**Exercise instructions:** Each entry below is to be copied out exactly and in full.

**Records shown:**
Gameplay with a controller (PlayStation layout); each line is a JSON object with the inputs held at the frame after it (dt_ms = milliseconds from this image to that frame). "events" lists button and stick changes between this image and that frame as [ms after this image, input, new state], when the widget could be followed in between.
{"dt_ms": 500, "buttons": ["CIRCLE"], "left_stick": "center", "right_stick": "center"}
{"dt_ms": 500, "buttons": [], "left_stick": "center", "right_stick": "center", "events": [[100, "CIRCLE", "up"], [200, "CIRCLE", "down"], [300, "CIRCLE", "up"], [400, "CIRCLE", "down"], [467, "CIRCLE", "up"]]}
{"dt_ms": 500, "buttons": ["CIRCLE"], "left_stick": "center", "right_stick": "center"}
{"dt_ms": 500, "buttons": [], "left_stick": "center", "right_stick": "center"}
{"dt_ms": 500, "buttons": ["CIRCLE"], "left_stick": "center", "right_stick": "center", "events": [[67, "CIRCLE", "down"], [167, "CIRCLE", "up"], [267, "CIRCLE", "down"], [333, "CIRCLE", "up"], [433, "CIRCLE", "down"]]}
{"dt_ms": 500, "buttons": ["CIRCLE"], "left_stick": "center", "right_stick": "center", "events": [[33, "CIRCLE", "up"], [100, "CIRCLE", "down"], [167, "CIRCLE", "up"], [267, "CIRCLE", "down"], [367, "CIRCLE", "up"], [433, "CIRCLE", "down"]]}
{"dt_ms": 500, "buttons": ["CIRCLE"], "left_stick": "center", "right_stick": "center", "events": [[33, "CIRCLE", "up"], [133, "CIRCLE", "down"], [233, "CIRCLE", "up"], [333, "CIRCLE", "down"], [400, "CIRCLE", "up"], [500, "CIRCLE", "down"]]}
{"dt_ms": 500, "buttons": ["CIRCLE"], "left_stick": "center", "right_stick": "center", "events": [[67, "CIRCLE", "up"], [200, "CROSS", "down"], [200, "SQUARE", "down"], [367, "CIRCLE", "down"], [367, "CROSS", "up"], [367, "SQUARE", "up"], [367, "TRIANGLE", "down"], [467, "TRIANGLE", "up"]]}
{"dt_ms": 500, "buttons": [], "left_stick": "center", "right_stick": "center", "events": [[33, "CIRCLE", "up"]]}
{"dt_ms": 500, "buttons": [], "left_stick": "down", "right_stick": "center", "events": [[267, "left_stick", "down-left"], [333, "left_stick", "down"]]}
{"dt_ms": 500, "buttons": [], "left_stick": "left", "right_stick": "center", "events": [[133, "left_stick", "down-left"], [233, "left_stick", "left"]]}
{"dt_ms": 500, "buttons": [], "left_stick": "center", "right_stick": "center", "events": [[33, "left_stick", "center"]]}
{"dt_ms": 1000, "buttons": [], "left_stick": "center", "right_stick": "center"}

**Solution to this task:**
Gameplay with a controller (PlayStation layout); each line is a JSON object with the inputs held at the frame after it (dt_ms = milliseconds from this image to that frame). "events" lists button and stick changes between this image and that frame as [ms after this image, input, new state], when the widget could be followed in between.
{"dt_ms": 500, "buttons": ["CIRCLE"], "left_stick": "center", "right_stick": "center"}
{"dt_ms": 500, "buttons": [], "left_stick": "center", "right_stick": "center", "events": [[100, "CIRCLE", "up"], [200, "CIRCLE", "down"], [300, "CIRCLE", "up"], [400, "CIRCLE", "down"], [467, "CIRCLE", "up"]]}
{"dt_ms": 500, "buttons": ["CIRCLE"], "left_stick": "center", "right_stick": "center"}
{"dt_ms": 500, "buttons": [], "left_stick": "center", "right_stick": "center"}
{"dt_ms": 500, "buttons": ["CIRCLE"], "left_stick": "center", "right_stick": "center", "events": [[67, "CIRCLE", "down"], [167, "CIRCLE", "up"], [267, "CIRCLE", "down"], [333, "CIRCLE", "up"], [433, "CIRCLE", "down"]]}
{"dt_ms": 500, "buttons": ["CIRCLE"], "left_stick": "center", "right_stick": "center", "events": [[33, "CIRCLE", "up"], [100, "CIRCLE", "down"], [167, "CIRCLE", "up"], [267, "CIRCLE", "down"], [367, "CIRCLE", "up"], [433, "CIRCLE", "down"]]}
{"dt_ms": 500, "buttons": ["CIRCLE"], "left_stick": "center", "right_stick": "center", "events": [[33, "CIRCLE", "up"], [133, "CIRCLE", "down"], [233, "CIRCLE", "up"], [333, "CIRCLE", "down"], [400, "CIRCLE", "up"], [500, "CIRCLE", "down"]]}
{"dt_ms": 500, "buttons": ["CIRCLE"], "left_stick": "center", "right_stick": "center", "events": [[67, "CIRCLE", "up"], [200, "CROSS", "down"], [200, "SQUARE", "down"], [367, "CIRCLE", "down"], [367, "CROSS", "up"], [367, "SQUARE", "up"], [367, "TRIANGLE", "down"], [467, "TRIANGLE", "up"]]}
{"dt_ms": 500, "buttons": [], "left_stick": "center", "right_stick": "center", "events": [[33, "CIRCLE", "up"]]}
{"dt_ms": 500, "buttons": [], "left_stick": "down", "right_stick": "center", "events": [[267, "left_stick", "down-left"], [333, "left_stick", "down"]]}
{"dt_ms": 500, "buttons": [], "left_stick": "left", "right_stick": "center", "events": [[133, "left_stick", "down-left"], [233, "left_stick", "left"]]}
{"dt_ms": 500, "buttons": [], "left_stick": "center", "right_stick": "center", "events": [[33, "left_stick", "center"]]}
{"dt_ms": 1000, "buttons": [], "left_stick": "center", "right_stick": "center"}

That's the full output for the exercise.